La Banque mondiale prévoit d’augmenter sa capacité de prêt de 50 milliards de dollars sur 10 ans.
La semaine dernière, il a également appelé à une réforme drastique pour réorienter les milliards de dollars de subventions nuisibles et inutiles aux combustibles fossiles, à l’agriculture et à la pêche vers des actions en faveur du climat et de la nature.
Actuellement, le monde est loin d’avoir atteint son objectif de limiter le réchauffement à 1,5 degré Celsius par rapport aux températures préindustrielles, ce qui risque d’entraîner des coûts énormes pour la nature, les sociétés humaines et l’économie mondiale.
L’année dernière, un comité d’experts de l’ONU a déclaré que les pays en développement autres que la Chine devront dépenser plus de 2 000 milliards de dollars par an d’ici 2030 pour le développement et pour répondre aux crises du climat et de la biodiversité.
« Écart » d’ambition
Roder a déclaré que l’un des signaux clés du sommet de Paris serait que les pays les plus riches montrent qu’ils peuvent tenir leurs promesses existantes, comme l’engagement non encore tenu de 100 milliards de dollars par an d’ici 2020 pour aider les pays en développement à réduire leurs émissions et à renforcer leur résilience climatique.
L’augmentation de l’argent disponible – en utilisant potentiellement des centaines de milliards de « droits de tirage spéciaux » du FMI pour augmenter les liquidités – fait partie des appels des économies émergentes, ainsi qu’une nouvelle stratégie de prêt.
Une idée défendue par la Barbade est une clause en cas de catastrophe permettant de suspendre le remboursement des prêts pendant deux ans à la suite d’une catastrophe climatique ou d’une pandémie.
Un autre point clé du débat est l’ampleur des dettes existantes.

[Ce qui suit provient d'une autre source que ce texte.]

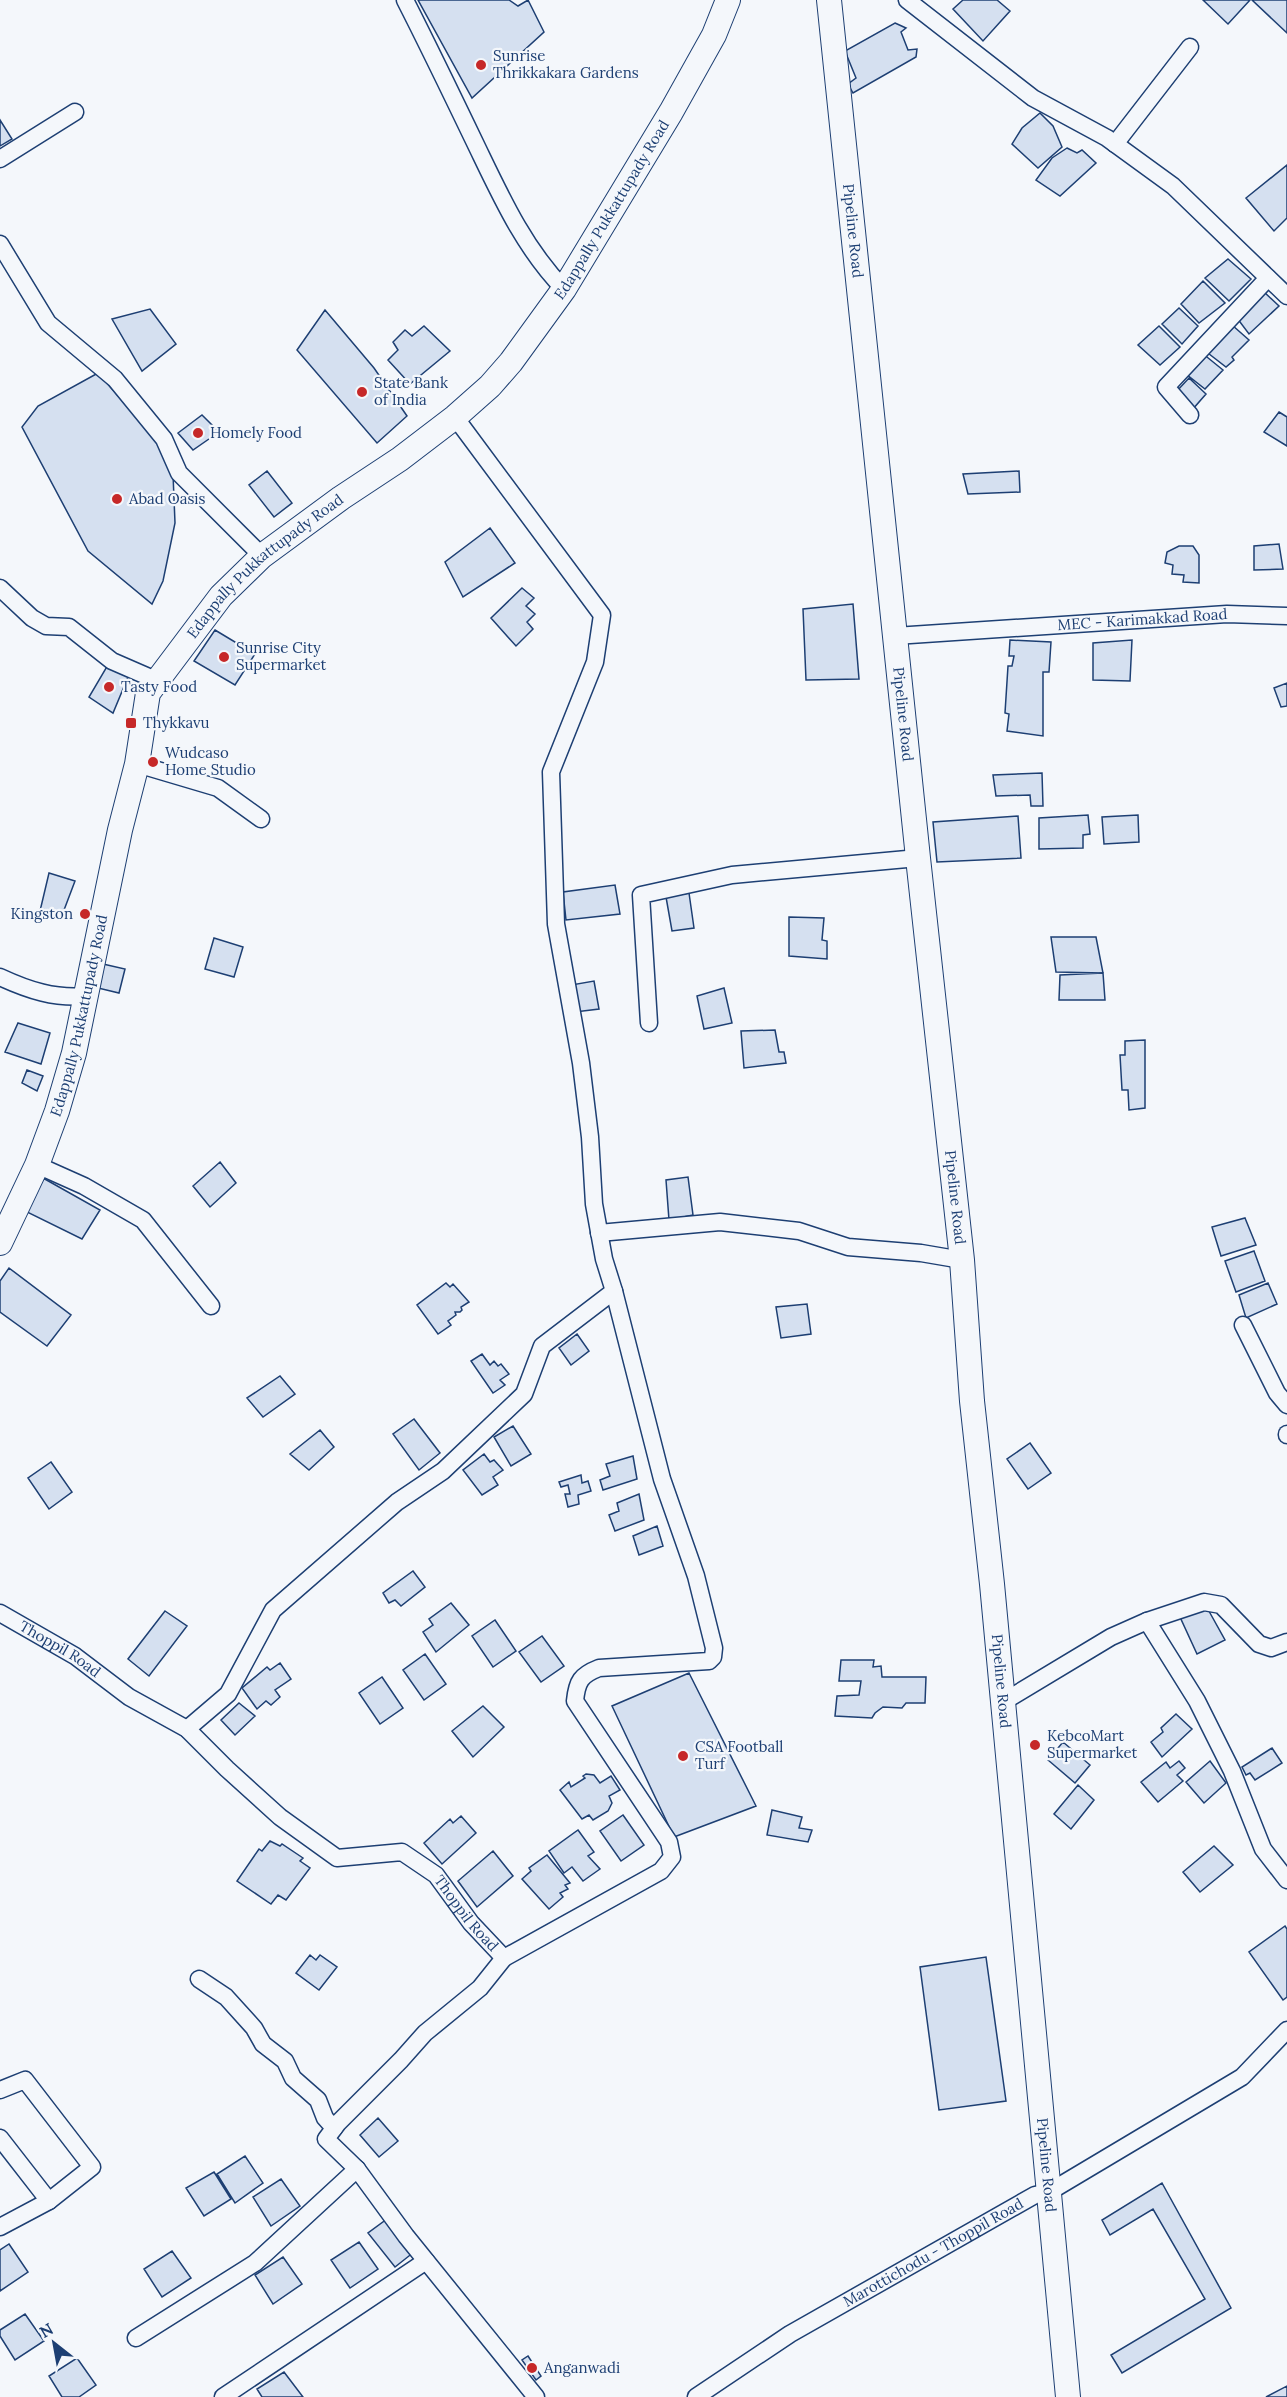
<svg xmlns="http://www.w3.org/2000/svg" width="1287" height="2397" viewBox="0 0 1287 2397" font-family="Lora,serif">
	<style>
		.building { fill: #d5e0f0; stroke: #1d3f73; stroke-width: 1.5 }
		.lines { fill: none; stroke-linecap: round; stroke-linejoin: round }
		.street-casing { stroke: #1d3f73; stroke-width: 19 }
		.secondary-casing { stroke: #1d3f73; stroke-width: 26 }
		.street { stroke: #f4f7fb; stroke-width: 16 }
		.secondary { stroke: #f4f7fb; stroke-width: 24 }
		.poi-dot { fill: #c62828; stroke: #f4f7fb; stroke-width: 2 }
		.labels { text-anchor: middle; stroke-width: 4.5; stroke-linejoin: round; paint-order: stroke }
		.poi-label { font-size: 15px; fill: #1d3f73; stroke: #f4f7fb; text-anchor: start }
		.street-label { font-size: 15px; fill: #1d3f73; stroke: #f4f7fb }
	</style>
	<rect width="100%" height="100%" fill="#f4f7fb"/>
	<path class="building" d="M418,0h91l9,6 10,-6 16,32 -72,66z
		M963,0h34l13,11 -27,30 -30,-32z
		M1203,0h47l-22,24z
		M1252,0h35v33z
		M895,23l11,5 -5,4 7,18 9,-1 -1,8 -63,36 -5,-9 8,-6 -11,-27z
		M1040,113l13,13 9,21 -24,21 -26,-24 10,-16z
		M0,120l12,19 -12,7z
		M1067,148l10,5 5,-3 14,13 -36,33 -24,-16 16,-22z
		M1287,165v53l-13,13 -28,-33z
		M1228,259l23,20 -22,22 -24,-23z
		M1203,281l22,22 -26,20 -18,-19z
		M1263,291l16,15 -30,28 -12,-16z
		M1179,308l19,18 -16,18 -20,-20z
		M150,309l26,35 -34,27 -30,-52z
		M325,310l49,58 33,48 -30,27 -80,-93z
		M1232,325l17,15 -17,17 2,3 -8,7 -22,-17z
		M424,326l26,25 -40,33 -22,-24 10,-10 -5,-8 12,-12 7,6z
		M1159,326l21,21 -20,18 -22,-20z
		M1202,353l21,17 -18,19 -19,-15z
		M98,373l59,67 16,34 2,49 -12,58 -11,23 -64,-53 -66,-124 16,-21z
		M1189,378l17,16 -14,16 -16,-18z
		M1279,412l8,5v29l-23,-14z
		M202,415l17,17 -26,18 -15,-17z
		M267,471l25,32 -18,14 -25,-32z
		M1019,471l1,21 -52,2 -5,-20z
		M490,528l25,35 -52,34 -18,-35z
		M1279,544l4,25 -29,1v-24z
		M1179,546h14l6,9v28l-16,-1 1,-7 -12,-1 1,-9 -8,-2 2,-11z
		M522,588l12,10 -8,8 9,8 -8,8 6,7 -17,17 -25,-28z
		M853,604l6,75 -53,1 -3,-71z
		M215,630l40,24 -20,31 -41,-24z
		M1010,640l41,2 -2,30h-6v64l-36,-5 2,-17 -4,-1 3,-47h4l2,-10h-5z
		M1132,640l-2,41 -37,-1v-37z
		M109,663l19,14 -15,36 -24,-16z
		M1287,683v23l-6,1 -7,-19z
		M1042,773l1,33h-12l-1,-11 -34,1 -3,-21z
		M1088,815l2,19 -7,1v13l-44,1v-31z
		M1138,815l1,27 -35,2 -2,-27z
		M1018,816l3,42 -84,4 -4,-40z
		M49,873l26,8 -14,37 -21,-7z
		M615,885l5,29 -54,6 -3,-28z
		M689,893l5,35 -22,3 -6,-34z
		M789,917l35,1 -2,22 5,1v18l-38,-3z
		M1051,937h45l7,36 -47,-1z
		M214,938l29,9 -9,30 -29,-8z
		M103,964l22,5 -6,24 -21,-5z
		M1103,973l2,27h-46l1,-25z
		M594,981l5,28 -24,3 -4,-27z
		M724,988l8,35 -28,6 -7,-33z
		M18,1023l32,10 -9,31 -36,-12z
		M775,1030l4,22h5l2,11 -42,5 -3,-37z
		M1145,1040v68l-16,2 -1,-20h-6l-2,-35h5v-14z
		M27,1070l16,6 -6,15 -15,-8z
		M220,1162l16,21 -26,24 -17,-21z
		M688,1177l5,38 -24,5 -3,-40z
		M43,1178l57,32 -18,29 -55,-27z
		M1245,1218l11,27 -35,11 -9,-29z
		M1254,1251l11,30 -29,11 -11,-31z
		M9,1268l62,47 -24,31 -47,-34v-31z
		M446,1283l4,4 3,-3 16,18 -8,5 1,3 -2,2h-5l1,3 -8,6 3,4 -13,9 -21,-29z
		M1268,1283l9,21 -31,14 -7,-23z
		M807,1304l4,30 -30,4 -5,-31z
		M577,1334l12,17 -18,14 -12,-17z
		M482,1354l8,11 4,-4 4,5 3,-2 8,10 -9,6 5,5 -12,8 -22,-32z
		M280,1376l15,18 -32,23 -16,-19z
		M414,1419l26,34 -21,17 -26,-36z
		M513,1426l18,28 -20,12 -17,-29z
		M320,1430l14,17 -25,23 -19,-16z
		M1030,1443l21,30 -23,16 -21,-30z
		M484,1454l6,8 4,-2 9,10 -10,7 5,8 -16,10 -19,-25z
		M633,1456l4,23 -34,11 -3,-10 10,-4 -4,-12z
		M51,1462l21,30 -23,17 -21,-31z
		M581,1475l1,8 6,-2 3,10 -13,4 1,9 -11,3 -3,-13h5l-2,-9 -7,2 -2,-5z
		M639,1494l5,26 -29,11 -6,-16 10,-4 -2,-8z
		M657,1526l6,20 -24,9 -6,-19z
		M413,1571l12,16 -24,19 -6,-6 -6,3 -6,-10z
		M451,1603l18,22 -33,27 -13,-20 10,-7 -4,-6z
		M1205,1604l20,36 -28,14 -17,-37z
		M165,1611l22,15 -38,50 -21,-17z
		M495,1620l21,31 -23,16 -21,-31z
		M542,1636l22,30 -23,16 -22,-30z
		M425,1654l21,30 -22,16 -21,-30z
		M841,1660h33l-1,7 8,-1 1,11h44l-1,26h-19l-4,5 -19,-1 -8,6 -3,5 -37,-2 2,-20 22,-1 2,-14h-22z
		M280,1663l11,16 -16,11 5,7 -9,8 -5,-4 -9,8 -15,-21 25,-21 3,3z
		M689,1673l67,133 -82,31 -62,-131z
		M382,1677l21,31 -23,16 -21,-31z
		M239,1703l16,13 -20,19 -14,-15z
		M483,1706l21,21 -31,30 -21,-26z
		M1176,1714l16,15 -30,28 -11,-15 12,-10 -2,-4z
		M1063,1742l27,23 -15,18 -27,-23z
		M1272,1748l10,15 -27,17 -5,-7 -4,2 -4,-8z
		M1179,1761l6,7 -8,7 6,6 -25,21 -17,-20 25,-20 4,6z
		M1210,1761l16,22 -22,20 -18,-21z
		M586,1774l8,1 6,8 11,-7 9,14 -11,6 3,7 -4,8 -15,9 -4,-5 -7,4 -22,-29 9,-8 2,5 14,-9 -2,-2z
		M1078,1785l16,15 -23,29 -17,-15z
		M772,1810l30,7 -3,11 13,2 -4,12 -41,-7z
		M623,1815l21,30 -23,16 -21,-30z
		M461,1816l15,17 -34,31 -18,-21 26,-24 3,4z
		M578,1830l16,22 -6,4 12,13 -17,12 -11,-14 -8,6 -15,-22z
		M270,1841l10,5 2,-2 21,14 -3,3 10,7 -24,32 -8,-5 -7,9 -34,-23 22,-32 3,2z
		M1214,1846l19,19 -33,27 -17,-20z
		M493,1851l20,25 -36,31 -19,-26z
		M547,1855l23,28 -5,2 3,4 -8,4 3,4 -14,12 -27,-30 9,-8 -2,-3z
		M1285,1926l2,3v68l-4,3 -34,-48z
		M310,1955l6,5 4,-5 17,12 -18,23 -23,-17z
		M986,1957l20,144 -67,9 -19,-143z
		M378,2118l20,23 -19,16 -19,-22z
		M245,2156l18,27 -28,20 -18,-29z
		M214,2172l17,27 -27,17 -18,-28z
		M281,2179l19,27 -29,20 -18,-29z
		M1162,2183l69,125 -109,65 -11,-18 94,-56 -52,-90 -43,26 -8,-15z
		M387,2219l27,33 -19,15 -27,-34z
		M359,2242l19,27 -28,19 -19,-28z
		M9,2244l19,28 -28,19v-41z
		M172,2251l19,27 -29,19 -18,-28z
		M283,2257l19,27 -29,20 -18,-29z
		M25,2314l19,27 -29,19 -15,-24v-6z
		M528,2356l13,20 -5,4 -14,-20z
		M77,2358l19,27 -17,12h-17l-13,-21z
		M284,2372l19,25h-41l-5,-8z
		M1287,2386v11h-21z"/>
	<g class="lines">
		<g class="street-casing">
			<g id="street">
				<path d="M405,0c25,49 49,99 73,149 24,50 47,100 86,140"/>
				<path d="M907,0l126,98 74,40 66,48 114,110"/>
				<path d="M1115,144l75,-97"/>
				<path d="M0,159l75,-47"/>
				<path d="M0,244l48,79 67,56 49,60 15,34 83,83"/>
				<path d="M1190,415l-24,-28 102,-109"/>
				<path d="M0,588l32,30 14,8 23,1 43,34 46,20"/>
				<path id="s1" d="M895,636l332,-22 60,2"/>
				<path d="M137,764l81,24 43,31"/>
				<path d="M0,977c28,13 55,22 86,19"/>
				<path d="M649,1023l-8,-128 91,-20 186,-17"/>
				<path d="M37,1165l47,21 59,34 68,86"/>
				<path d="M599,1233l121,-11 79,9 49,16 73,6 41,7"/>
				<path d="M1243,1325l34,68 10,12"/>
				<path d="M1287,1434v1"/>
				<path id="s2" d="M0,1613l75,43 54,41 58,32 40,40 53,48 57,41 65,-6 34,23 35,48 33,35 -24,30 -55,45 -24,27 -63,63 -12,16 31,30 49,67 130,161"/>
				<path d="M1147,1621l50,80 35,70 31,78 24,31"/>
				<path d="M1003,1702l108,-65 36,-16 57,-19 17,3 38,39 12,4 16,-6"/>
				<path d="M187,1729l41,-35 45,-84 124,-108 46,-31 81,-77 18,-48 72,-55 -10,-32 -10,-55 -4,-67 -9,-74 -25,-139 -5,-152 44,-110 7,-47 -147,-198"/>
				<path d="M504,1958l157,-87 11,-14 -3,-15 -94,-141c2,-20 6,-26 24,-33l110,-7 4,-4 1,-9 -18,-72 -34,-97 -48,-188"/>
				<path d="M199,1979l27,18 28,31 9,16 22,17 8,17 25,22 7,18 9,10"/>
				<path d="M0,2090l25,-10 67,87 -43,34 -49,26"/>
				<path d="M0,2138l49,63"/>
				<path d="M136,2338l119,-75 102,-94"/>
				<path d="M223,2397l203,-136"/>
				<path id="s3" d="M696,2397l94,-63 245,-139 14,-3 193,-115 45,-47"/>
			</g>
		</g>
		<g class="secondary-casing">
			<g id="secondary">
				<path id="s4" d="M829,0l89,858 44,402 10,141 20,183 76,813"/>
				<path id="s5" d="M0,1243l37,-78 20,-54 17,-58 46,-223 17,-66 11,-71 73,-97 41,-40 79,-58 59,-39 55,-42 35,-31 21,-24 53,-73 107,-177 43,-77 14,-35"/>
			</g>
		</g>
		<use href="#street" class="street"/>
		<use href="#secondary" class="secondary"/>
	</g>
	<g class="poi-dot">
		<circle cx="481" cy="65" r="6"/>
		<circle cx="362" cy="392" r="6"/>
		<circle cx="198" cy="433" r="6"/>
		<circle cx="117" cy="499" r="6"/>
		<circle cx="224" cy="657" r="6"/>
		<circle cx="109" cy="687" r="6"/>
		<rect x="125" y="717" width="12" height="12" rx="3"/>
		<circle cx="153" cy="762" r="6"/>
		<circle cx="85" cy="914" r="6"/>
		<circle cx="1035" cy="1745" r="6"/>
		<circle cx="683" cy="1756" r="6"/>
		<circle cx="532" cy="2368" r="6"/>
	</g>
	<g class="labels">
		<g class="poi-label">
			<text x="493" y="61">Sunrise<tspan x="493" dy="17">Thrikkakara Gardens</tspan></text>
			<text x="374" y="388">State Bank<tspan x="374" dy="17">of India</tspan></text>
			<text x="210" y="438">Homely Food</text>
			<text x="129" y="504">Abad Oasis</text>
			<text x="236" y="653">Sunrise City<tspan x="236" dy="17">Supermarket</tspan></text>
			<text x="121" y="692">Tasty Food</text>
			<text x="143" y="728">Thykkavu</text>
			<text x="165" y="758">Wudcaso<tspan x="165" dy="17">Home Studio</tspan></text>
			<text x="73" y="919" text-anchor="end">Kingston</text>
			<text x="1047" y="1741">KebcoMart<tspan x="1047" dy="17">Supermarket</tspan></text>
			<text x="695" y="1752">CSA Football<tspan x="695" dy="17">Turf</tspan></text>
			<text x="544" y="2373">Anganwadi</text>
		</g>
		<g class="street-label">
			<text dy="5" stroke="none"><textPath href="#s5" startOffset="1250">Edappally Pukkattupady Road</textPath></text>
			<text dy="5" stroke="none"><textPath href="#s4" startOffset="232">Pipeline Road</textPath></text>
			<text dy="5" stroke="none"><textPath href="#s5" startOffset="746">Edappally Pukkattupady Road</textPath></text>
			<text dy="5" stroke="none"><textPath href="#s1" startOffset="248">MEC - Karimakkad Road</textPath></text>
			<text dy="5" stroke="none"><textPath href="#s4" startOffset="718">Pipeline Road</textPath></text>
			<text dy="5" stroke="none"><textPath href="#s5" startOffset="242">Edappally Pukkattupady Road</textPath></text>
			<text dy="5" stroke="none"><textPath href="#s4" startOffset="1204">Pipeline Road</textPath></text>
			<text dy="5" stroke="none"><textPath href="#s2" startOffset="70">Thoppil Road</textPath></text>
			<text dy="5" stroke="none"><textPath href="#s4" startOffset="1690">Pipeline Road</textPath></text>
			<text dy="5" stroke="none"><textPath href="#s2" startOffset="574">Thoppil Road</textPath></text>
			<text dy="5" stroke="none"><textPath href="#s4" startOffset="2176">Pipeline Road</textPath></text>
			<text dy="5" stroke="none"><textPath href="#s3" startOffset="278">Marottichodu - Thoppil Road</textPath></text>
		</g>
	</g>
	<g transform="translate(54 2343) rotate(329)" stroke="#f4f7fb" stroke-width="4.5" paint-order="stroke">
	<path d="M0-4.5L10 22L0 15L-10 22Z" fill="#1d3f73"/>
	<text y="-9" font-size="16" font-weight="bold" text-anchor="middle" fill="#1d3f73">N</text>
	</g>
</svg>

Cela attirera également l’attention sur la Chine, qui est devenue un prêteur important pour les pays africains, mais qui s’est montrée réticente à participer au cadre commun de restructuration de la dette.
Le sommet de Paris peut faire sortir beaucoup de sujets « de leur niche », estime Louis-Nicolas Jandeaux d’Oxfam, notant toutefois « un écart entre l’ambition initiale affichée du sommet et la réalité ».